The Sochi Games (aka the Putin Olympics) have ended. How should they be assessed? Harvard Business School professor Emeritus Stephen A. Greyser, an expert in marketing and communications who has studied the business of sports for decades, offers his post-Games commentary and analysis.
For Russia and the International Olympic Committee (IOC), a safe experience in Sochi was the most important legacy. For Russia, add outstanding medal-winning performances, greatly expanded resort facilities for potential future tourism (albeit facilities inconvenient to reach), and national pride bolstered not only by an impressive array of Russian athletes (the disappointment of the hockey team’s elimination notwithstanding) but the successful staging of the country’s first Olympics since the 1980 Games in Moscow (boycotted by the United States and many of its allies).
Alas, not everything went smoothly -- the costs ($51 billion) were bloated, some hotels were not fully ready at the start, the snow competition sites were at less than Alpine firmness, and most significantly, the human rights issues that dominated much discussion during the months preceding the competition sustained a negative image for Russia and Putin – an image exacerbated by the events in Ukraine not long after the light of the Olympic torch went out. Looking ahead, the public investment in prospective new housing and transportation in Sochi will likely be of little benefit to the average Russian, unlike the London Olympic experience, where part of that city benefited significantly from development projects associated with the Games. And unlike after the Beijing Games, important new business relationships and development in collaboration with western companies will be at best a modest consequence for Russia.
Where Were the US Star Athletes?
In a departure from most Olympic scenarios, few US stars emerged to gain viewership for NBC’s networks and endorsement gold for themselves. Figure skating (the most popular Winter Games sport) generated attractive newcomers such as Gracie Gold (who had two visible major endorsements with VISA and Procter & Gamble, with undoubtedly more to come), but only ice dancers Meryl Davis and Charlie White stood atop the podium, and they are said to be retiring. Skier Mikaela Shiffrin, who won slalom gold at age 18 and wants to compete in multiple events four years from now in South Korea, certainly has the potential for significant endorsements. But overall, London’s swimming and gymnastics stars far outshone Sochi’s US performers. In short, several key elements for hitting the endorsement jackpot were not strongly present for US winter competitors – a gold (or at least a medal) performance and participation in a very popular sport. (A third factor, an unblemished personal reputation, was not relevant for these Games.)
NBC – Solid but not Tops
For NBC, average viewership was the highest ever for a non-North American Winter Games, with more than 21 million viewers. But that number was less than for 2010 in Vancouver (24.4 million). Again, the thin ranks of individual star performers in popular events (the winless speed skaters come to mind immediately) was one cause – standout athletes in these events are draws, even when the site is many time zones away, and some people already know the results when the sports are aired in prime time. The experience of London demonstrated that for the US audience, knowing who won – if it was an American – did not diminish the number of prime time viewers, reflecting the power of social media when good news is the topic. People still want to see the competitors in action.

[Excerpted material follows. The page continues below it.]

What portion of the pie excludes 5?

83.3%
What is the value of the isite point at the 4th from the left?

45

Overall, NBC had many big wins. It dominated the other networks’ offerings, especially on weeknights. Also, via a cascade of promotions in the first week of the Games, it successfully introduced new Tonight show host Jimmy Fallon. Early viewership was aided by the IOC’s addition of several X-Games sports (aimed at drawing younger audiences) and the inclusion of team-figure skating on the first weekend, which showcased top performers in each skating event competing for a group medal.
These Olympics also built viewership for the NBC Sports cable network, NBCSN, which carried live daytime figure skating and hockey games. Most significantly for future Olympics (and other events held many time zones away), live streaming generated record simultaneous viewership – led by 2.1 million for the US-Canada men’s hockey game and 1.2 million for the US-Canada women’s final. Data from the London Games showed that individual hours of viewership increase meaningfully with the use of mobile and other platforms beyond the TV set.

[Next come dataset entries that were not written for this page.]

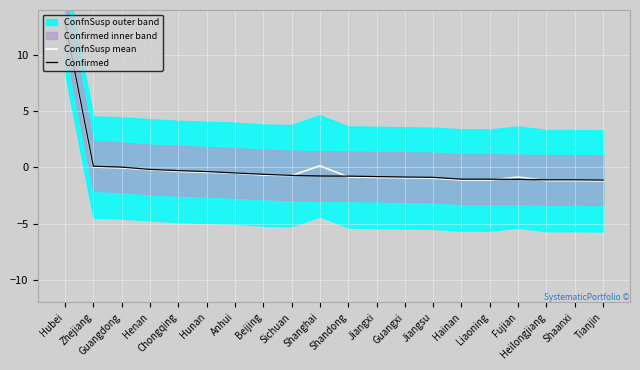

The ConfnSusp mean series shows -1.8 at Shaanxi. True or false?

False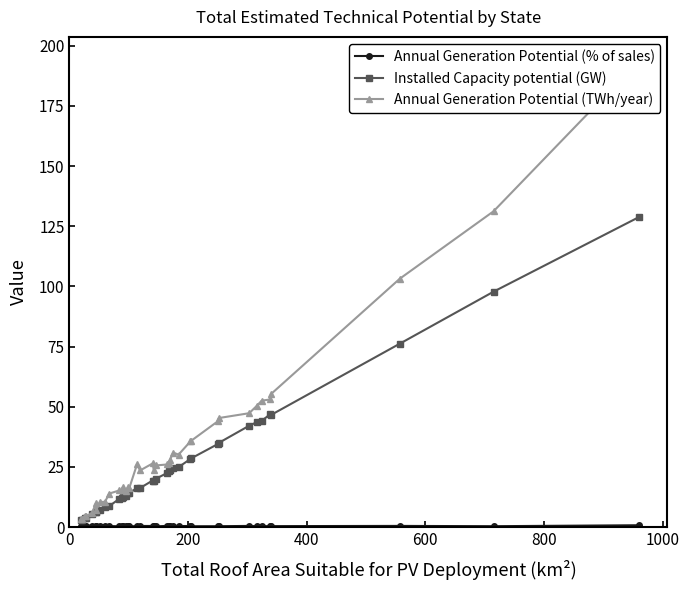

True or false: Installed Capacity potential (GW) and Annual Generation Potential (TWh/year) cross at least once.

False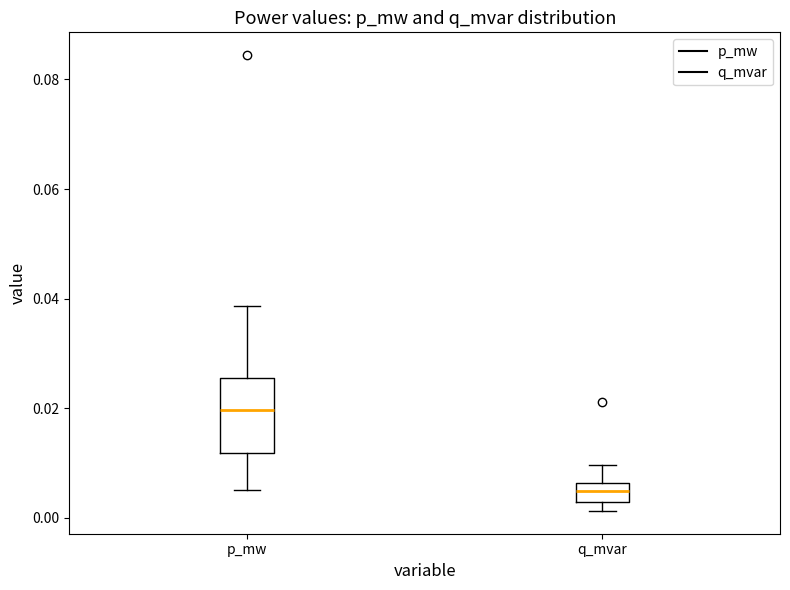

Which box has the highest median line?

p_mw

Time zone distance will remain a big problem for NBC in the 2018 games in South Korea. But at this point NBC is not looking ahead that far. Its full-page “Gold and Glory” thank-you ads presaged its next set of big Olympic moments: “We’ll see you in Rio 2016,” where the mere two-hour time difference, at least for the East Coast, will be much more felicitous for prime-time viewing.

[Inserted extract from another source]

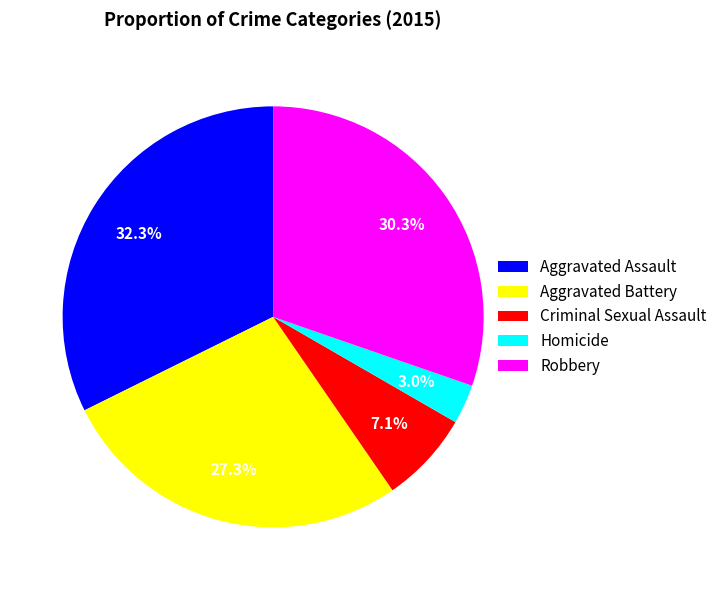

Rank the categories by value from highest to lowest.

Aggravated Assault, Robbery, Aggravated Battery, Criminal Sexual Assault, Homicide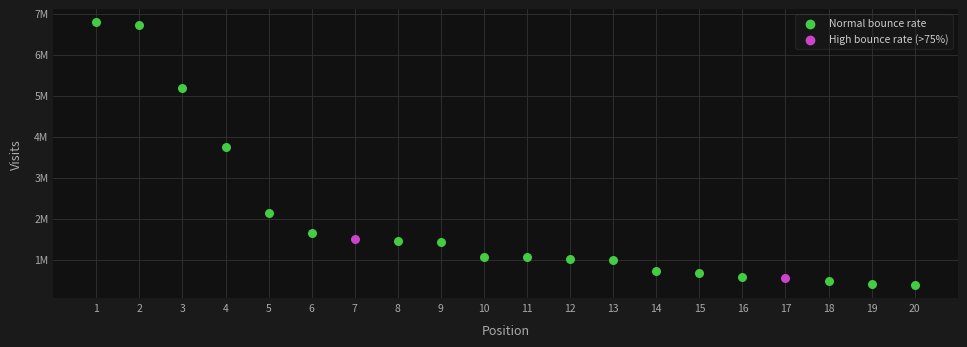

What are all the series names shown in the legend?

Normal bounce rate, High bounce rate (>75%)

The IOC, however, has some worries. Concerns have already arisen regarding the 2016 Rio Summer Games (and Brazil’s 2014 World Cup) – public protests over excessive spending, accidents at construction sites, slow progress in infrastructure preparations, and inflated costs. Granted, the IOC and FIFA, which oversees the World Cup, select host cities intent on broadening the continental reach and geography for their prime events. But still, one might ask why the IOC ignored human rights problems in China and Russia, and why FIFA didn’t worry about the prospect of social unrest in Brazil. The leaders of both bodies might benefit from some soul-searching.